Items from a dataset

# # #

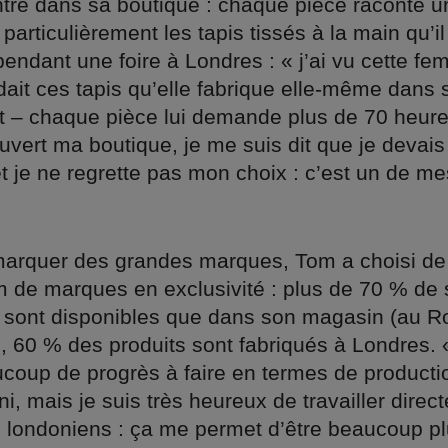
tre dans sa boutique : chaque pièce raconte un
t particulièrement les tapis tissés à la main qu’i
endant une foire à Londres : « j’ai vu cette f
dait ces tapis qu’elle fabrique elle-même dans 
 – chaque pièce lui demande plus de 70 heures
ouvert ma boutique, je me suis dit que je devai
t je ne regrette pas mon choix : c’est un de me
arquer des grandes marques, Tom a choisi de
de marques en exclusivité : plus de 70 % de 
sont disponibles que dans son magasin (au 
s, 60 % des produits sont fabriqués à Londres.
coup de progrès à faire en termes de producti
, mais je suis très heureux de travailler dire
s londoniens : ça me permet d’être beaucoup plu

# # #

* YOUR GOAL *
Could you print all of the entries exactly, skipping the images?

* EXERCISE OUTPUT *
tre dans sa boutique : chaque pièce raconte un
t particulièrement les tapis tissés à la main qu’i
endant une foire à Londres : « j’ai vu cette f
dait ces tapis qu’elle fabrique elle-même dans 
 – chaque pièce lui demande plus de 70 heures
ouvert ma boutique, je me suis dit que je devai
t je ne regrette pas mon choix : c’est un de me
arquer des grandes marques, Tom a choisi de
de marques en exclusivité : plus de 70 % de 
sont disponibles que dans son magasin (au 
s, 60 % des produits sont fabriqués à Londres.
coup de progrès à faire en termes de producti
, mais je suis très heureux de travailler dire
s londoniens : ça me permet d’être beaucoup plu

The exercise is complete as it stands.